F2 Received in exchange for 447,858 Series B Preferred shares of AnHeart in connection with the Merger (as described in footnote 1) on April 9, 2024.
F3 These securities are owned directly by Decheng Capital China Life Sciences USD Fund III, L.P. ("Fund III"). The Reporting Person is the manager of Decheng Capital Management III (Cayman), LLC, the general partner of Fund III. The Reporting Person disclaims beneficial ownership of these securities, except to the extent of his pecuniary interest therein.
F4 Received in exchange for 2,388,578 Series B Preferred shares of AnHeart in connection with the Merger (as described in footnote 1) on April 9, 2024.
F5 These securities are owned directly by Decheng Capital Global Healthcare Fund (Master), LP ("Healthcare").

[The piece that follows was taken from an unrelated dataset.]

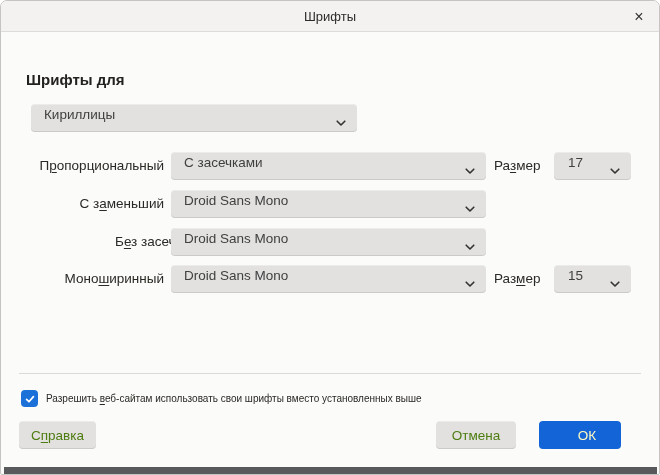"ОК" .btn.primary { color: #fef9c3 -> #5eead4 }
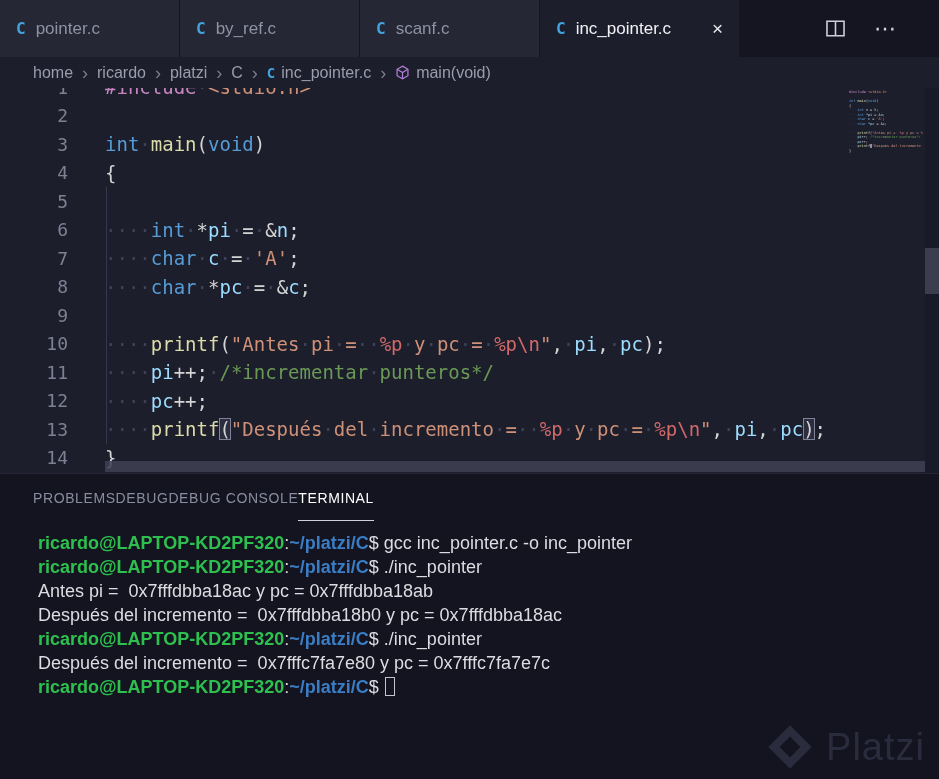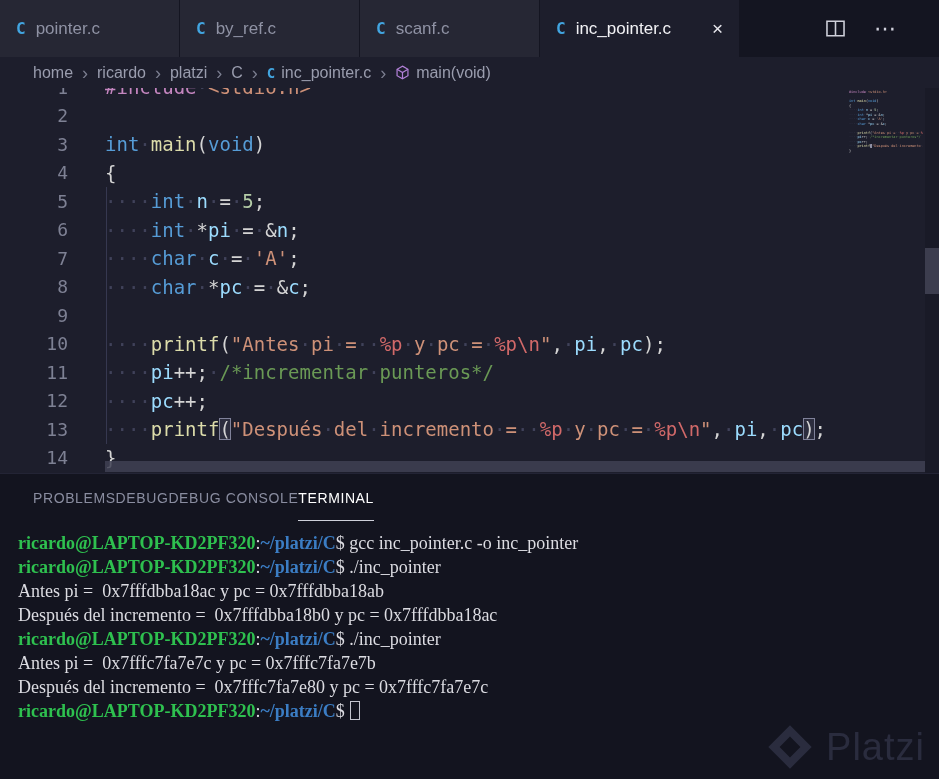"····int·n·=·5;" div.ltext { html: <div><span>····</span><span>int</span><span>·</span><span>n</span><span>·</span><span>=</span><span>·</span><span>5</span><span>;</span></div> -> none }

The Reporting Person is the indirect managing member and ultimate beneficial owner of Decheng Capital Global Healthcare GP, LLC, the general partner of Healthcare. The Reporting Person disclaims beneficial ownership of these securities, except to the extent of his pecuniary interest therein.
F6 Received in exchange for 7,200,000 Series A Preferred shares, 685,714 Series A+ Preferred shares and 487,231 Series B Preferred shares of AnHeart in connection with the Merger (as described in footnote 1) on April 9, 2024.
F7 These securities are owned directly by Decheng Anbio Limited ("SPV"). The Reporting Person is a director of SPV. The Reporting Person disclaims beneficial ownership of these securities, except to the extent of his pecuniary interest therein.